WebKit2 has been ported to numerous platforms and ports maintained by teams at Apple Inc. (for macOS and iOS), the GNOME community for GTK, the KDE community for Qt, and vendors such as Samsung Electronics and Intel Corporation for embedded Tizen and MeeGo. Community ports target Linux, Windows NT, Android, and experimental ports work with Wayland and legacy X.Org stacks. Contributors collaborate across projects including Chromium, Mozilla Foundation, and vendor-specific SDKs used by Sony Corporation and LG Electronics.

Security and Process Separation

By putting page rendering and JavaScript execution into sandboxed web content processes, WebKit2 helps mitigate vulnerabilities exploited in contexts like Cross-site scripting and drive-by download attacks studied by teams at Google Project Zero, CERT Coordination Center, and academics from Massachusetts Institute of Technology and Stanford University. The design supports platform security frameworks such as App Sandbox, SEAndroid, and Windows Defender features, and it interacts with mitigations like Address Space Layout Randomization and Control Flow Integrity used by Microsoft Research and Intel Corporation. Security incidents investigated by vendors like Apple Inc. and Google have driven hardening of IPC, sandbox profiles, and memory management.

History and Development

Work on the multi-process split began within teams at Apple Inc. around 2010, influenced by architectural trends from Google Chrome development and prior research published by labs at University of Cambridge and Princeton University. Contributors from projects such as KDE, GNOME, Samsung Electronics, and Google expanded ports and APIs. Over time, governance and contributions have involved interactions with organizations like W3C, WHATWG, and collaborative platforms used by Open Source Initiative-aligned projects. Development milestones intersect with releases of macOS, iOS, and major browser updates from Apple Inc. and partner vendors.

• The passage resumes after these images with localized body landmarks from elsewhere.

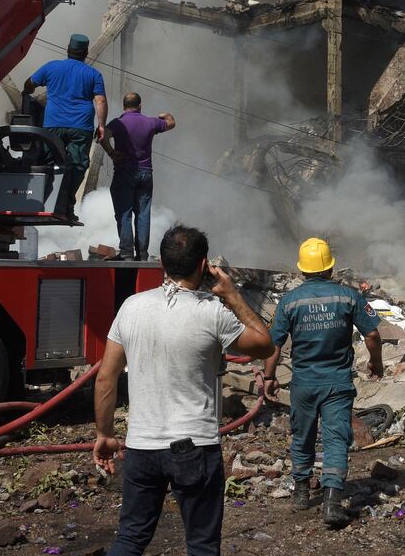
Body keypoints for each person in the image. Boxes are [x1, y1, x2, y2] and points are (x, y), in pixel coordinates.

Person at [93, 225, 273, 556]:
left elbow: (105, 378)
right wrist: (232, 294)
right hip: (195, 448)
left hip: (141, 447)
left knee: (130, 538)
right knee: (202, 545)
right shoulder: (214, 312)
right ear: (204, 266)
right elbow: (264, 344)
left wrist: (105, 433)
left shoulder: (131, 307)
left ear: (161, 260)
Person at [262, 238, 382, 528]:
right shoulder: (349, 296)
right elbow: (373, 336)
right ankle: (331, 503)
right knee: (336, 440)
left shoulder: (290, 301)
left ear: (302, 269)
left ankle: (302, 494)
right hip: (337, 383)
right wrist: (376, 363)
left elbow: (273, 345)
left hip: (303, 384)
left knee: (302, 436)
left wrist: (269, 377)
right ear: (330, 267)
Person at [22, 34, 107, 221]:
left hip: (53, 125)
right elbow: (100, 100)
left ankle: (42, 202)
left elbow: (30, 83)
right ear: (85, 53)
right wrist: (101, 126)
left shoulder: (52, 67)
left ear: (68, 49)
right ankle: (67, 204)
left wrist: (27, 91)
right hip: (81, 126)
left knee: (50, 162)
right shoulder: (93, 74)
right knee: (77, 165)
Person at [100, 93, 175, 261]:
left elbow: (102, 136)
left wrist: (112, 153)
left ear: (124, 106)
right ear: (140, 106)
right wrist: (166, 115)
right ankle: (142, 255)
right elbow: (171, 123)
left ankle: (126, 253)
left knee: (124, 213)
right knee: (143, 214)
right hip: (146, 173)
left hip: (124, 172)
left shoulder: (118, 123)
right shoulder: (150, 122)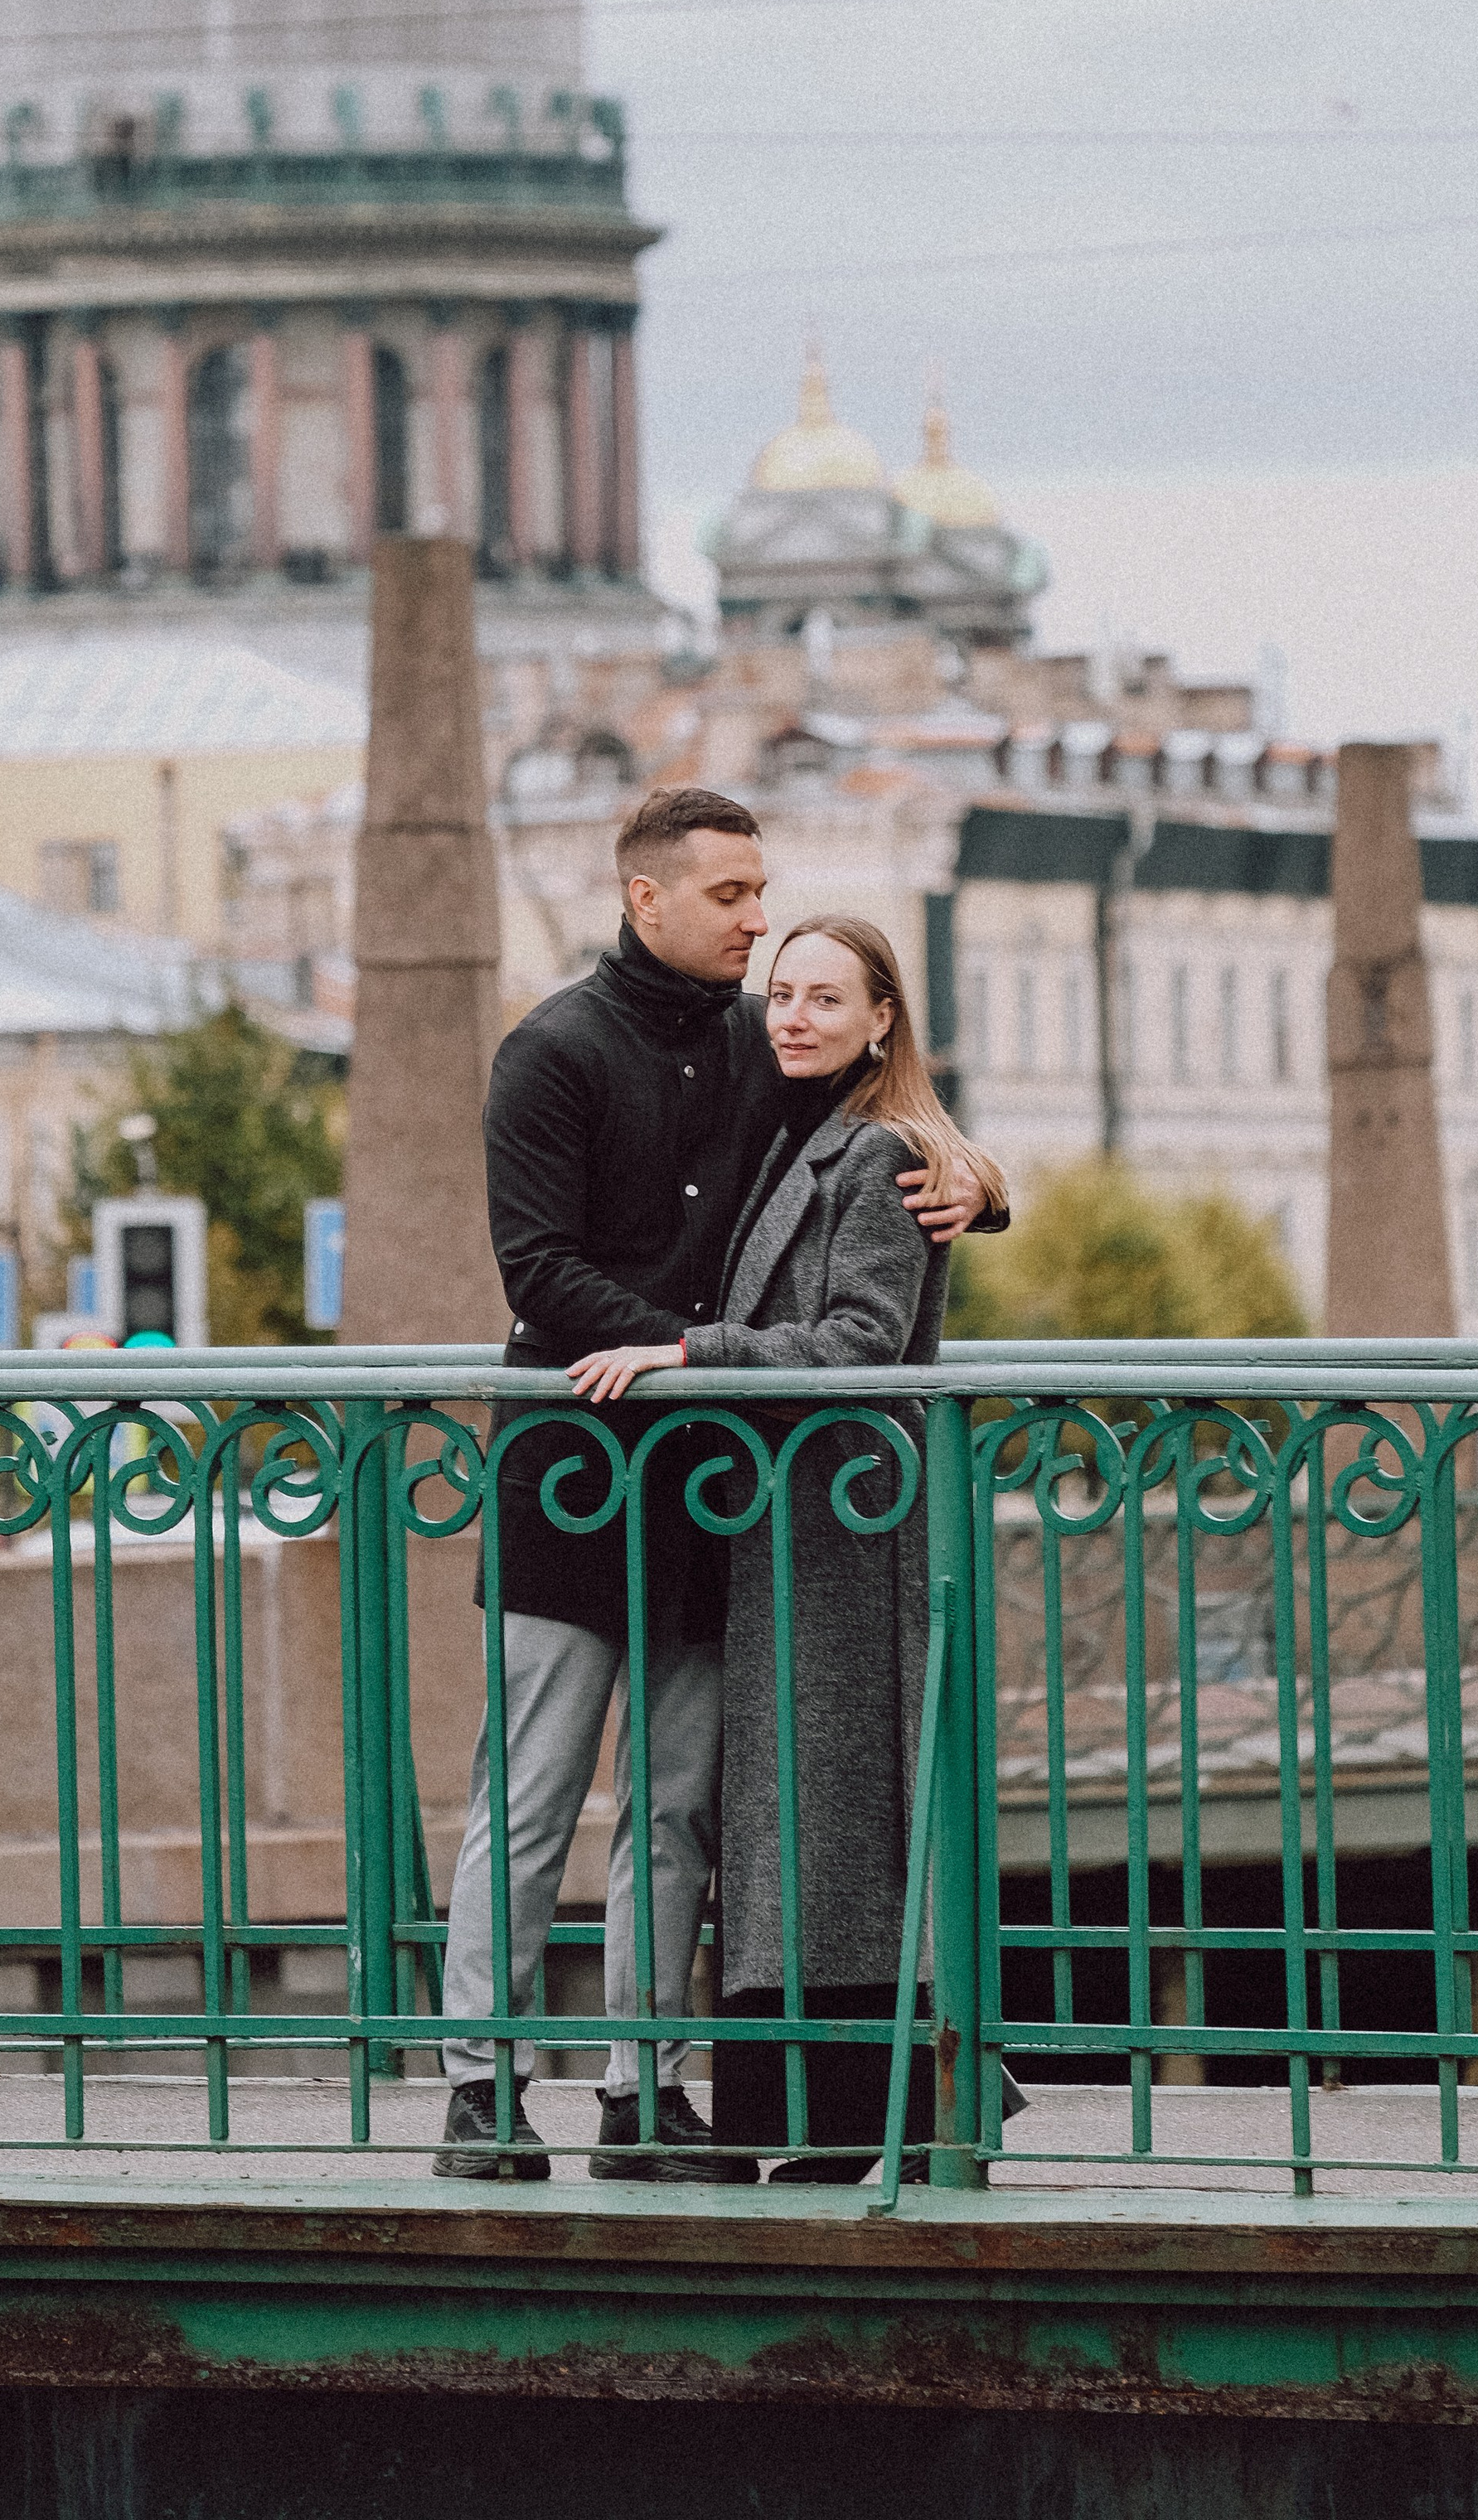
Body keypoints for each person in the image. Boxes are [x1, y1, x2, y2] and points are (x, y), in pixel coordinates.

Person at [434, 792, 1001, 2182]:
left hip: (711, 1488)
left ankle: (644, 2090)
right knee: (531, 1797)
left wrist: (980, 1185)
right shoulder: (551, 1051)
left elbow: (884, 1122)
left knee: (677, 1809)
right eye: (736, 897)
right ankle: (480, 2091)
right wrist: (665, 1350)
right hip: (572, 1473)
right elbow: (538, 1270)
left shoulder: (767, 1041)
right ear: (649, 902)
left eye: (764, 894)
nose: (760, 920)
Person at [570, 916, 1008, 2180]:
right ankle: (832, 2117)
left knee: (835, 1829)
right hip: (796, 1525)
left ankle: (855, 2117)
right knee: (802, 1829)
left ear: (885, 1020)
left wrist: (689, 1353)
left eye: (827, 997)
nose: (795, 1016)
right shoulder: (805, 1129)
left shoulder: (876, 1152)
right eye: (781, 995)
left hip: (848, 1530)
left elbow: (863, 1340)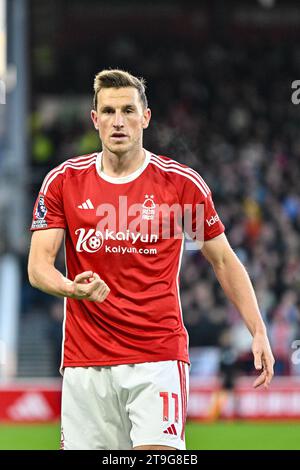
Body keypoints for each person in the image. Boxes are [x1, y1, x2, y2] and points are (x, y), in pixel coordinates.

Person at [28, 69, 275, 450]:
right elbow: (38, 265)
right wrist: (69, 288)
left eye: (128, 110)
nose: (118, 121)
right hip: (85, 362)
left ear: (146, 117)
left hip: (157, 357)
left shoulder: (180, 186)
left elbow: (223, 260)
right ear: (95, 120)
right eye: (108, 112)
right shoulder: (64, 182)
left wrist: (257, 329)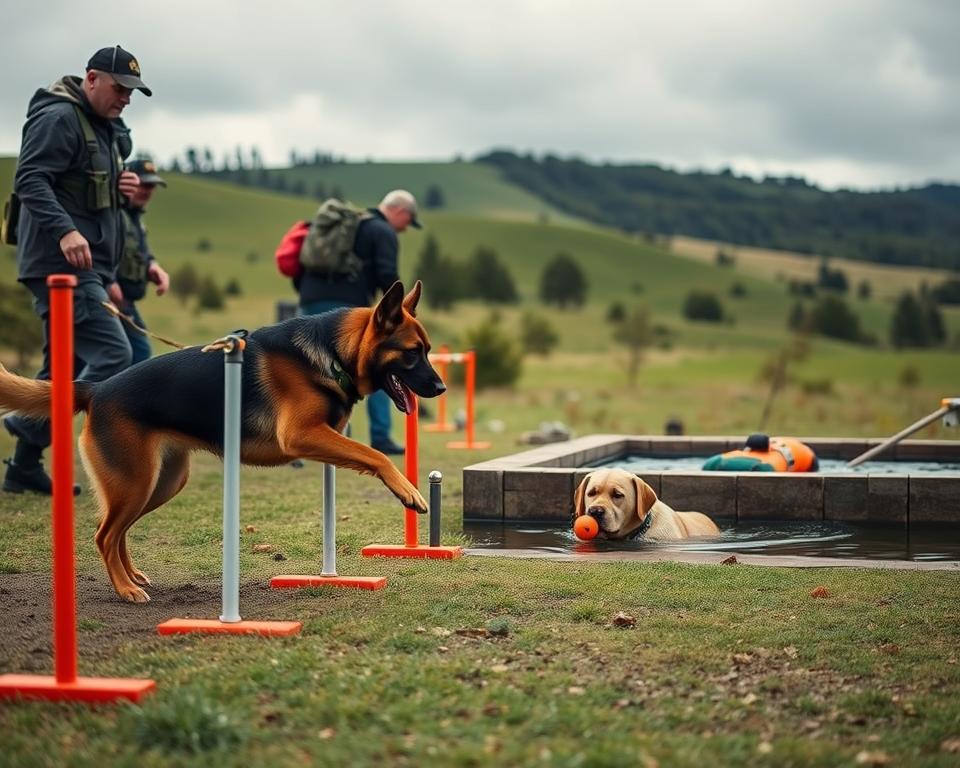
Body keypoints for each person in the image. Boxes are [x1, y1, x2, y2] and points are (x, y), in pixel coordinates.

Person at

Adoption and Usage Examples

WebKit2 underpins browsers and embedded web views shipped by Apple Inc. in Safari for macOS and iOS, and is used in third-party applications that embed web content on platforms by Apple Inc. and others. Port maintainers in KDE and GNOME leverage WebKit2 in projects like Konqueror and Epiphany, while vendors such as Samsung Electronics, Intel Corporation, LG Electronics, and Sony Corporation integrate it into smart TV and embedded device UIs. Academic and industry research from Carnegie Mellon University and MIT often uses WebKit2 as a testbed for studies in browser security, performance, and standards compliance.